* [Excerpted text]:
• • • • •

If you don’t know, here is a short summary:
During PgSQL replication troubleshooting, the admin deleted part of the database by mistake. Every real admin made such mistake at least once in the life.
“Let him who didn’t screw up some important system be the first to throw the stone.”
I don’t want to pick on the GitLab itself, they are doing a good job for a lot of developers among the world. I will use GitLab as an example of lacking paranoia when you are protecting important data.
And because life is not easy, “Sh*t hit the fan” in this case.
The company loses data, it happens. That’s the reason we have a data protection. If the data are important, there is multi-level protection. We are saved. Or not?
You have snapshots configured but only once per day. It’s enough for common data but not for business critical ones. With copy-on-write technology more frequent snapshots don’t occupy more space.
The paranoid person - like me - would make snapshots every 2-3 hours during past 24 hours and - probably - every 15 minutes during past 2 hours.

• • • • •

* [Exercise set]:
1. Answer from the GitLab data-loss post:
(a) What was the admin troubleshooting when part of the database was deleted?
(b) How often were the snapshots in the described setup configured?
(c) How often would the paranoid person make snapshots during the past 2 hours?
2. Reproduce the GitLab data-loss post word for word, beginning at the words "The company loses" and stopping after "occupy more space.".
The records that come next have no connection to the text above.

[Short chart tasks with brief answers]
• • • • •

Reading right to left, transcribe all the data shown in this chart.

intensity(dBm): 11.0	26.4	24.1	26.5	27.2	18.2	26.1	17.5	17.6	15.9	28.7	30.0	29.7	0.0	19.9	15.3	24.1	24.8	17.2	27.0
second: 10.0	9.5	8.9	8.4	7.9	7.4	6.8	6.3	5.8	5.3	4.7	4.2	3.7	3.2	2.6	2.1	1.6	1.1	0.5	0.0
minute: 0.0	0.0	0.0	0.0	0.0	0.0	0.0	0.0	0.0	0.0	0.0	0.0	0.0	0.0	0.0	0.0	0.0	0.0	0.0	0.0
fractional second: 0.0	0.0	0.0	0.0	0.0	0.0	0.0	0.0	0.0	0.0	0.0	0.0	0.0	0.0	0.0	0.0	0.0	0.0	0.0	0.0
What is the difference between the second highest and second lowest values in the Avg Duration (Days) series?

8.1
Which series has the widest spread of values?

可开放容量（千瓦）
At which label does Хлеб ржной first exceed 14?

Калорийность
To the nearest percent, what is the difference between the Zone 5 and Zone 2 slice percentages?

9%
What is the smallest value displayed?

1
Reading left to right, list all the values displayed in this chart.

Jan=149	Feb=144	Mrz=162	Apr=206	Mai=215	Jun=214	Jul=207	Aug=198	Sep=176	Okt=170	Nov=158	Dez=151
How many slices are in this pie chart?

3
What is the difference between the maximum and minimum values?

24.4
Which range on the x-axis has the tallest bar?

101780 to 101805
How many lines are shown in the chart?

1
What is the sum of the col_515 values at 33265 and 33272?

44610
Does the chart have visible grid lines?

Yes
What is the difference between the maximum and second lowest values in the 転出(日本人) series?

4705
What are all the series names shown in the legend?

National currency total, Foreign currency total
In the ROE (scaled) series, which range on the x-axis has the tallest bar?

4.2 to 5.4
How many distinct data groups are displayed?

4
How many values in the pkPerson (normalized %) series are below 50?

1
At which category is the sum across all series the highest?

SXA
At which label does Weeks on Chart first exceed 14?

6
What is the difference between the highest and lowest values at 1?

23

• • • • •

* [Solutions to the tasks]:
1.
(a) PgSQL replication
(b) Once per day
(c) Every 15 minutes

2.
The company loses data, it happens. That’s the reason we have a data protection. If the data are important, there is multi-level protection. We are saved. Or not?
You have snapshots configured but only once per day. It’s enough for common data but not for business critical ones. With copy-on-write technology more frequent snapshots don’t occupy more space.